Work to complete: Quote the listing below word for word, leaving out the pictures.

[Dataset entries]
━━━

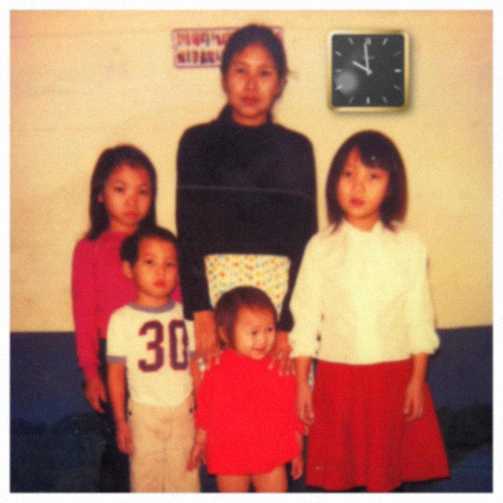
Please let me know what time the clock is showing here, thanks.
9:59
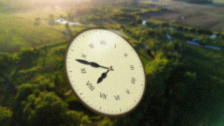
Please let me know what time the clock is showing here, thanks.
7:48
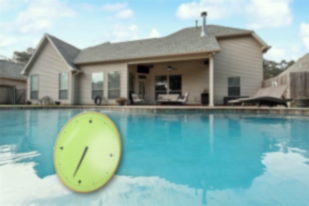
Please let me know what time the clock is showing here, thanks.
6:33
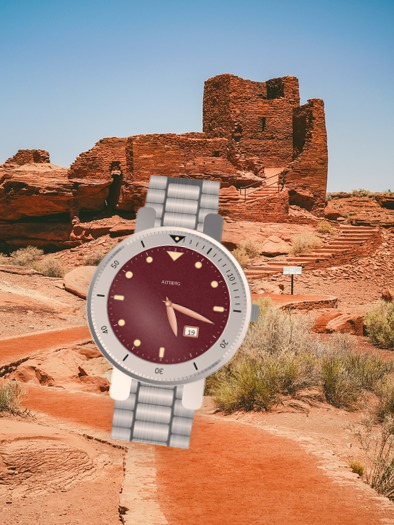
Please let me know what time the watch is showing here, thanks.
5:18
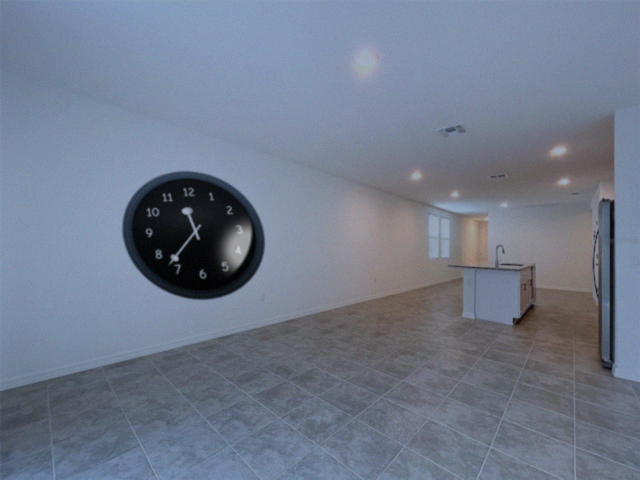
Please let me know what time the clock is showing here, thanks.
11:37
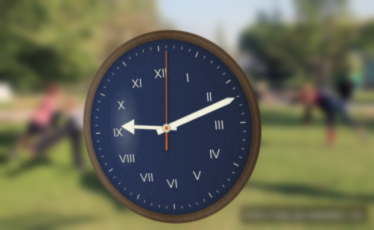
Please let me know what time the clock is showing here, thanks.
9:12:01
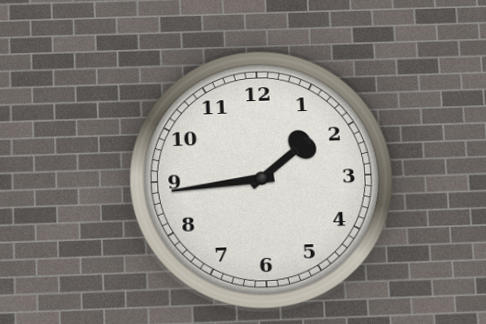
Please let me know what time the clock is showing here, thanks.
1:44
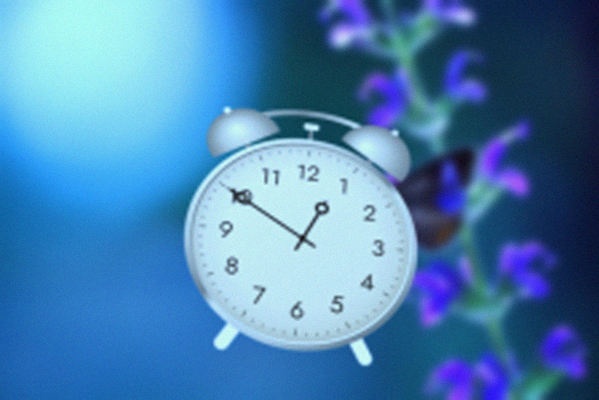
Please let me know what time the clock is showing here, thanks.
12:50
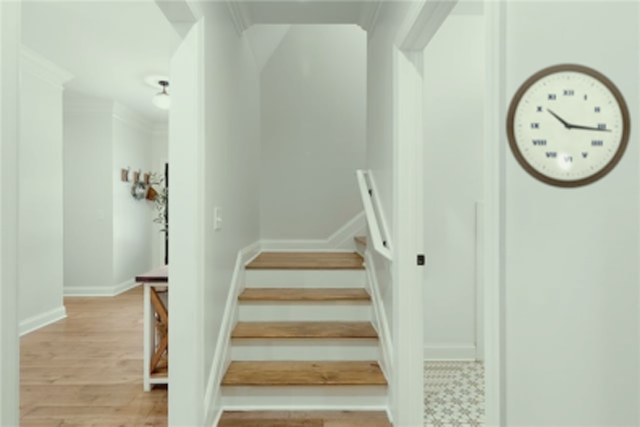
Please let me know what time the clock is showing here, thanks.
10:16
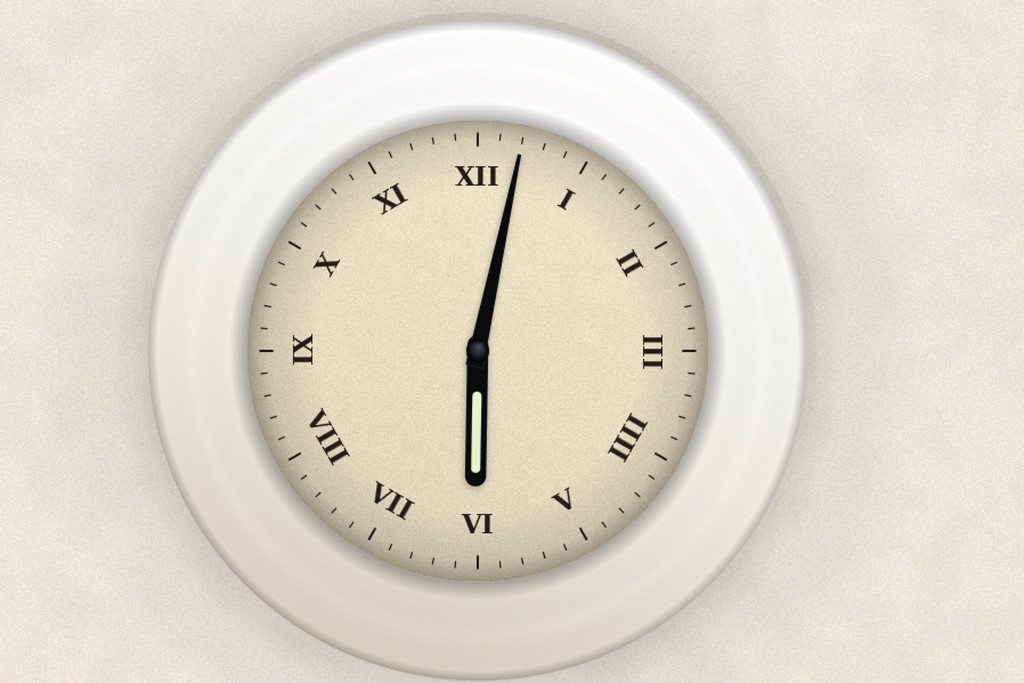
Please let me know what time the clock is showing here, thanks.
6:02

━━━

Reply:
Please let me know what time the clock is showing here, thanks.
9:59
Please let me know what time the clock is showing here, thanks.
7:48
Please let me know what time the clock is showing here, thanks.
6:33
Please let me know what time the watch is showing here, thanks.
5:18
Please let me know what time the clock is showing here, thanks.
11:37
Please let me know what time the clock is showing here, thanks.
9:12:01
Please let me know what time the clock is showing here, thanks.
1:44
Please let me know what time the clock is showing here, thanks.
12:50
Please let me know what time the clock is showing here, thanks.
10:16
Please let me know what time the clock is showing here, thanks.
6:02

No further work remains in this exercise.